A proliferation of distinct QC systems could eventually enable users and organizations to choose different modalities for different use-cases. But as with other technology markets, the first modality upon which quantum advantage is demonstrated could well dominate the field for generations, primarily as future investments naturally flow toward the most mature technologies. As of 2020, superconducting qubits seem poised to enable the first practical cases of quantum advantage.

The race is a marathon

In 1980, at a series of lectures at MIT and Caltech, Berkeley professor Paul Benioff defined the concept of a quantum circuit, and Richard Feynman floated the basic model for building such a computer. Commercial development ramped up only recently, though in 1999, D-Wave began its successful development of a 2000Q annealer for solving specialized optimization problems.

Significant commercial progress toward generalized quantum advantage was first demonstrated in 2019, suggesting an inflection point in quantum tech. Within the span of a few months, three superconducting qubit vendors — IBM, Google and Rigetti — presented working systems in the 32Q-54Q range (at 95%-99% fidelity) with credible roadmaps for building 100Q+ systems capable of demonstrating quantum advantage. Trapped ion vendors Honeywell and IonQ presented longer-term strategies to reach a similar scale with coherence times that accommodate more complex computations. PsiQuantum, an early pioneer of the photonics modality, raised a $230 million venture round. Perhaps most notably, Amazon, IBM and Microsoft announced they will distribute quantum computing services as part of their commercial cloud offerings.

With dozens of corporates and startups pursuing the development of quantum technology, it is difficult to say who will first demonstrate quantum advantage or when such a demonstration will first occur. Many predict that it will happen within the next few years, possibly as early as 2021.

Of course, the end of this race marks the start of another. In the coming decade, QC vendors will compete by increasing scale and minimizing errors. The near-term winners will likely employ hybrid architectures, leveraging both quantum and classical compute units for their relative advantages, and tailor their products to industries that require incremental improvements, rather than fully accurate results, such as supply-chain management, optimization of logistical distribution, financial analysis and seismic research.

By the 2030s, a small number of leading vendors should hopefully be far enough along to develop scalable, error-free QCs with high coherence, enabling QC software vendors to tackle all the problems currently addressed by classical supercomputers for pharmaceuticals, finance, chemical engineering, AI, agriculture and logistics.

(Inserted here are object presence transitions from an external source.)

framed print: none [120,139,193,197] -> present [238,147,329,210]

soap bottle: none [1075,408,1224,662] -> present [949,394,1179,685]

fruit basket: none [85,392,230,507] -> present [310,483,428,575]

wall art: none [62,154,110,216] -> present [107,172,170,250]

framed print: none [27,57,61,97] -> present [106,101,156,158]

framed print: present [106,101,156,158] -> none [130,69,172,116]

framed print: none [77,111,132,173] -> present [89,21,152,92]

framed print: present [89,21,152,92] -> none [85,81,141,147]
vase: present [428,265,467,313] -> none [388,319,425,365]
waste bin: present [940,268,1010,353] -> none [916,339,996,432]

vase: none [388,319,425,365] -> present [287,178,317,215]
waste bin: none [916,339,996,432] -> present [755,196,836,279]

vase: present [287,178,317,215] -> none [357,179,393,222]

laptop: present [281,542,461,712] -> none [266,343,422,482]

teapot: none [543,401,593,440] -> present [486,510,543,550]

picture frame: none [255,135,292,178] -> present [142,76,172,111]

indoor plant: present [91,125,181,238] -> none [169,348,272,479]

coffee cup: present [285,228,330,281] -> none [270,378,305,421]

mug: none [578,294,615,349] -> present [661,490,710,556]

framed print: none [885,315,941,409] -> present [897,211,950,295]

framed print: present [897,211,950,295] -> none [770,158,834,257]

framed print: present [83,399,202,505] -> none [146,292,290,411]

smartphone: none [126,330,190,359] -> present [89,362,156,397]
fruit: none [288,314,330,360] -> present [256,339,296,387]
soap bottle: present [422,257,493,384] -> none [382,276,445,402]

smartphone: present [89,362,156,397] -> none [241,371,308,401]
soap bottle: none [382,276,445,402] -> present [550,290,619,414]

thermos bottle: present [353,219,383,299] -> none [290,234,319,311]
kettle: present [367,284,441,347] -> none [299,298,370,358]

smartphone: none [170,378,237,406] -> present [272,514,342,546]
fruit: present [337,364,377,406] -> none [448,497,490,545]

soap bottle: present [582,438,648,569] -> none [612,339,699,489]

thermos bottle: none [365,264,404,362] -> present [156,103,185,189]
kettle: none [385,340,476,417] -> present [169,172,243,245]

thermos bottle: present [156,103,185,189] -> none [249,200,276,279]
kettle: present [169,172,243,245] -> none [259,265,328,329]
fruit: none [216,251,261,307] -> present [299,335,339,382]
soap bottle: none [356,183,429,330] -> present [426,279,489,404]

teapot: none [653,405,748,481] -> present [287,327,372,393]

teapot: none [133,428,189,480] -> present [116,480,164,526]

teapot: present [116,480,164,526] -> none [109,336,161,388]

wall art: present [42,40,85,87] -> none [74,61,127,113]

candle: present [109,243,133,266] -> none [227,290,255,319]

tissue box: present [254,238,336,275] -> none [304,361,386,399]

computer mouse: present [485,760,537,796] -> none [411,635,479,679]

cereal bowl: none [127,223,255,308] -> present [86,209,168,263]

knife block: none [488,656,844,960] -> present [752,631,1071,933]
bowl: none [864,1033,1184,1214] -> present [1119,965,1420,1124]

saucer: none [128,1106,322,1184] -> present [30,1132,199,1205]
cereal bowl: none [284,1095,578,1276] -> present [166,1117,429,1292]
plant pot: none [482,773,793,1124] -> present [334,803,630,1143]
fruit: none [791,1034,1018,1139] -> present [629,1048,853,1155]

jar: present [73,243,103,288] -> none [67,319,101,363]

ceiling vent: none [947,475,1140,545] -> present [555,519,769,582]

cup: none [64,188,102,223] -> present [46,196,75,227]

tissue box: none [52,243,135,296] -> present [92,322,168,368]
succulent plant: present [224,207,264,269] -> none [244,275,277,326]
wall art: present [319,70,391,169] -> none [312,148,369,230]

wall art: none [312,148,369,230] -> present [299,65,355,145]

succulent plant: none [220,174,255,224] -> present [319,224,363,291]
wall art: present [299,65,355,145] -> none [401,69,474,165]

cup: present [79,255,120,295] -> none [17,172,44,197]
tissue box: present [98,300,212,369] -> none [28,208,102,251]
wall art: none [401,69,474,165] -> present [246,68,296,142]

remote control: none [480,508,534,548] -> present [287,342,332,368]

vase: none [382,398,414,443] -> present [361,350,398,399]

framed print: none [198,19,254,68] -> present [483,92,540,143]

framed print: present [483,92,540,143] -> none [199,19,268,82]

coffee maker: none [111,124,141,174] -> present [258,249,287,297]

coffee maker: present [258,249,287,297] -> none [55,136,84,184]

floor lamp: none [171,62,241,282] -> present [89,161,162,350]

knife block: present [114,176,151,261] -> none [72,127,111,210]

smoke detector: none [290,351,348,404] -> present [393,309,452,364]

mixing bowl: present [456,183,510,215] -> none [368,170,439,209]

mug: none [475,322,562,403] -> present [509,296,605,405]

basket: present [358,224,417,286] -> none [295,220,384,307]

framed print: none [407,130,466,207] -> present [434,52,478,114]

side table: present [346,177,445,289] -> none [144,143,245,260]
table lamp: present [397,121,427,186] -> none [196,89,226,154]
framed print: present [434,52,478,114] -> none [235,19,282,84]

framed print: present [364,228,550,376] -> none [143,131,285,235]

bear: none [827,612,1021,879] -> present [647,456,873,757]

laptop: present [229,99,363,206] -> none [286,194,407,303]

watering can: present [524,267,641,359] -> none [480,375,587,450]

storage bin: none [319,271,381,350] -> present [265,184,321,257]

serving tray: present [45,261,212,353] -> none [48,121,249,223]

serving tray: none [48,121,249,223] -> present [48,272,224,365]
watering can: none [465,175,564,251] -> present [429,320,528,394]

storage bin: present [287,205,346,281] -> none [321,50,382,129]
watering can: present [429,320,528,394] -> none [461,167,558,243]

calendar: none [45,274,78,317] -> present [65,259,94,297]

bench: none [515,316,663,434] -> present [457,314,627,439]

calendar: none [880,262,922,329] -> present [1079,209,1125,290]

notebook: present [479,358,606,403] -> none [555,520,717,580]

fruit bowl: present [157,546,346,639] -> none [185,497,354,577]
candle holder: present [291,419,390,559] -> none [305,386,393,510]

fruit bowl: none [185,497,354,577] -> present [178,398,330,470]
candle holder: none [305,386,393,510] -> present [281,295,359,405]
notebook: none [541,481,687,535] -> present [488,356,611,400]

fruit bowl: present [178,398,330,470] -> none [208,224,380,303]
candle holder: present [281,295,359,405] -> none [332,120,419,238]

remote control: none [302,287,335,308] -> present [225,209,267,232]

We shouldn’t expect quantum computers in our homes or the palms of our hands. But the immense computational power that QC can unleash will lead to life-changing medicines, more accurate weather forecasts, smarter AIs, longer-lasting batteries, safer space travel, sustainable energy sources and benefits society has yet to even discover. As we approach the age of quantum computing, it is no longer a question of “if,” but rather one of “when” this technology finally matures and “who” will lead this emerging industry. The race is on — may the best team win.